**WHAT TO DO:** Reproduce verbatim the lines of material from the line containing "common name: Broad-billed motmot" through the line containing "genus: Erithacus", both endpoints included. Output only those lines.

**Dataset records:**
================
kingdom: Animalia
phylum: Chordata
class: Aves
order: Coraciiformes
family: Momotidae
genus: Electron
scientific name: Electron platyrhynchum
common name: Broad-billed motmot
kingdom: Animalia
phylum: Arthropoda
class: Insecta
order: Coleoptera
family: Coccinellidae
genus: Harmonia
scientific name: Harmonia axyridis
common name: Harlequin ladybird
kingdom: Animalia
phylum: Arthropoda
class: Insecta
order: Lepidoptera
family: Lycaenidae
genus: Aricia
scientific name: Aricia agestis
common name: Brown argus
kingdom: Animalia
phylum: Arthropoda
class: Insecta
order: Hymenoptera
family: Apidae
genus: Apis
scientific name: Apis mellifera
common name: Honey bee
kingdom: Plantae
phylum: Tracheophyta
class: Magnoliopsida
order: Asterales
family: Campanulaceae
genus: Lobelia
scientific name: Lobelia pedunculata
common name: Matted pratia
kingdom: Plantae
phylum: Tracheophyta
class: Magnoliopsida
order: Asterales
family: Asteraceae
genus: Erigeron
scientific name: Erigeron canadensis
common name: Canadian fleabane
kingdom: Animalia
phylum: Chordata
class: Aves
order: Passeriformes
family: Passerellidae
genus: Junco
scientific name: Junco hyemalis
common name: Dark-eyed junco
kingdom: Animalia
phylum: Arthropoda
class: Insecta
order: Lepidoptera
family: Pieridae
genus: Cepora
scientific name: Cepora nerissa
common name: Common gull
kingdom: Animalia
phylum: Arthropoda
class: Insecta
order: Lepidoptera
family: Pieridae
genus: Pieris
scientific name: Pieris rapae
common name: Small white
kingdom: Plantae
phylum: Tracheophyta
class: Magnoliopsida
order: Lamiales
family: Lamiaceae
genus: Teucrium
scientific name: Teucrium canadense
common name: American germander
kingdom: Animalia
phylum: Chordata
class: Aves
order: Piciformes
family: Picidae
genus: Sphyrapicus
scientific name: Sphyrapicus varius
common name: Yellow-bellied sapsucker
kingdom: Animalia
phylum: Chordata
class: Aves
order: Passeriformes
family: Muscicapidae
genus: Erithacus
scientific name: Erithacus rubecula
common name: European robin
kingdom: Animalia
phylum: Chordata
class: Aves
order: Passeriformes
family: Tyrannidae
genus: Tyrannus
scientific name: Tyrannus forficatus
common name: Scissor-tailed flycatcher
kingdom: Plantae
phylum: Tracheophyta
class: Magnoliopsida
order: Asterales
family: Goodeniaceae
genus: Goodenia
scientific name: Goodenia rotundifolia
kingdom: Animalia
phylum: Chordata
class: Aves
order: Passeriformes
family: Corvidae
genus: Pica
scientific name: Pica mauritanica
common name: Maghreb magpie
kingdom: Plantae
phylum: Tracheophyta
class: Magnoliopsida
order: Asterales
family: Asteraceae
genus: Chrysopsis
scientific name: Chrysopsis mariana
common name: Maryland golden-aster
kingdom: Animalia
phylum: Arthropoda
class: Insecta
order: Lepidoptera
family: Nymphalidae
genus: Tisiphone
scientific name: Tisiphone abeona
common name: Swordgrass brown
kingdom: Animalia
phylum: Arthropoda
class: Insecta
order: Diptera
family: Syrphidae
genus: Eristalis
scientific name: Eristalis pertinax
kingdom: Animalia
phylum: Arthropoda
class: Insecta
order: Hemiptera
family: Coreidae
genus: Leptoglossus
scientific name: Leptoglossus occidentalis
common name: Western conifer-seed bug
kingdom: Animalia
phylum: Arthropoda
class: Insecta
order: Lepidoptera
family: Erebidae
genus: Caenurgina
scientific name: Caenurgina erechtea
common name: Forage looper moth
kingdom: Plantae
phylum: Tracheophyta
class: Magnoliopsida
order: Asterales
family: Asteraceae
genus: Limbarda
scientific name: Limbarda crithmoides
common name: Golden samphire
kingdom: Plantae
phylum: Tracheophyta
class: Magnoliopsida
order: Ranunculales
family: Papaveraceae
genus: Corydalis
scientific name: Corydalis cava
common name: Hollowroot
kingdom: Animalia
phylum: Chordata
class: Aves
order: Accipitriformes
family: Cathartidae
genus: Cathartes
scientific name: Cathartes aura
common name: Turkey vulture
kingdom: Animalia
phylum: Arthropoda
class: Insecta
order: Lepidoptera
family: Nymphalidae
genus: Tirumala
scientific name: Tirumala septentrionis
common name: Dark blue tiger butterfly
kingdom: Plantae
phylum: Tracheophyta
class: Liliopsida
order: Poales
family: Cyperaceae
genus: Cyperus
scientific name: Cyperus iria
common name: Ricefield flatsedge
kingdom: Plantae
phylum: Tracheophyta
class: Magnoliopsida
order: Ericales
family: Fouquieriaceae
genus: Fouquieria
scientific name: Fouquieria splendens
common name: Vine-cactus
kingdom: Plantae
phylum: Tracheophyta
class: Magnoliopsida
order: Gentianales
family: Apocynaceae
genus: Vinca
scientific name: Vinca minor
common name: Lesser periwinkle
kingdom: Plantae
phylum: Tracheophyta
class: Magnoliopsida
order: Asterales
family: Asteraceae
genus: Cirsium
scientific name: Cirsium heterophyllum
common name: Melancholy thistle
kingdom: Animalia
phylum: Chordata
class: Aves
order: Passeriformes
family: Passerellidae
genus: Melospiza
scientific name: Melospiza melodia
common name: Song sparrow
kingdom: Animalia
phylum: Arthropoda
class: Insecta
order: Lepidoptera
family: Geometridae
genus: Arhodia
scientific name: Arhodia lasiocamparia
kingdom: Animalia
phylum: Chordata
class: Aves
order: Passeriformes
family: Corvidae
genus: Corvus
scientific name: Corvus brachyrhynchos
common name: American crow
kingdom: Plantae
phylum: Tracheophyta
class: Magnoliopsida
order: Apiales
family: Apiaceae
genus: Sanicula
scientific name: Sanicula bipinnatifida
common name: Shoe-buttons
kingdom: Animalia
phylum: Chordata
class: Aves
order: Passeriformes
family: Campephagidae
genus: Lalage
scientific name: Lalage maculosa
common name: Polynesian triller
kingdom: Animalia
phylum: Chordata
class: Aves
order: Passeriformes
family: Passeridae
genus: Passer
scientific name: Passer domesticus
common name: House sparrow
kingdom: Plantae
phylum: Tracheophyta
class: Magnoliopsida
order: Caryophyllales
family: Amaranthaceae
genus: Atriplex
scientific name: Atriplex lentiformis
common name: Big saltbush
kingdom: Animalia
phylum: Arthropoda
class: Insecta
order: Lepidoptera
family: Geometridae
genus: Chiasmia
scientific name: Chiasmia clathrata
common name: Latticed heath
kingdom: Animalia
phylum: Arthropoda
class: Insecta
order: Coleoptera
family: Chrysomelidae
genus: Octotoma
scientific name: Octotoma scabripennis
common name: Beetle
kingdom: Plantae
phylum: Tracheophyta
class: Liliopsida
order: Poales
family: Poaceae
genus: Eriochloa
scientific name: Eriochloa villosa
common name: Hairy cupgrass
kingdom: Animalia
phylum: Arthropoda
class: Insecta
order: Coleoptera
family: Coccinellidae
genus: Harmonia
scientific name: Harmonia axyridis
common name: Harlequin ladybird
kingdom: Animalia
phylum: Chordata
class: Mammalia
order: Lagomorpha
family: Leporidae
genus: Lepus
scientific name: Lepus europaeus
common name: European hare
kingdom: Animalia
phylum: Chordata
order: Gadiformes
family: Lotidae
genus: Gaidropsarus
================
**CORRECT RESPONSE:**
common name: Broad-billed motmot
kingdom: Animalia
phylum: Arthropoda
class: Insecta
order: Coleoptera
family: Coccinellidae
genus: Harmonia
scientific name: Harmonia axyridis
common name: Harlequin ladybird
kingdom: Animalia
phylum: Arthropoda
class: Insecta
order: Lepidoptera
family: Lycaenidae
genus: Aricia
scientific name: Aricia agestis
common name: Brown argus
kingdom: Animalia
phylum: Arthropoda
class: Insecta
order: Hymenoptera
family: Apidae
genus: Apis
scientific name: Apis mellifera
common name: Honey bee
kingdom: Plantae
phylum: Tracheophyta
class: Magnoliopsida
order: Asterales
family: Campanulaceae
genus: Lobelia
scientific name: Lobelia pedunculata
common name: Matted pratia
kingdom: Plantae
phylum: Tracheophyta
class: Magnoliopsida
order: Asterales
family: Asteraceae
genus: Erigeron
scientific name: Erigeron canadensis
common name: Canadian fleabane
kingdom: Animalia
phylum: Chordata
class: Aves
order: Passeriformes
family: Passerellidae
genus: Junco
scientific name: Junco hyemalis
common name: Dark-eyed junco
kingdom: Animalia
phylum: Arthropoda
class: Insecta
order: Lepidoptera
family: Pieridae
genus: Cepora
scientific name: Cepora nerissa
common name: Common gull
kingdom: Animalia
phylum: Arthropoda
class: Insecta
order: Lepidoptera
family: Pieridae
genus: Pieris
scientific name: Pieris rapae
common name: Small white
kingdom: Plantae
phylum: Tracheophyta
class: Magnoliopsida
order: Lamiales
family: Lamiaceae
genus: Teucrium
scientific name: Teucrium canadense
common name: American germander
kingdom: Animalia
phylum: Chordata
class: Aves
order: Piciformes
family: Picidae
genus: Sphyrapicus
scientific name: Sphyrapicus varius
common name: Yellow-bellied sapsucker
kingdom: Animalia
phylum: Chordata
class: Aves
order: Passeriformes
family: Muscicapidae
genus: Erithacus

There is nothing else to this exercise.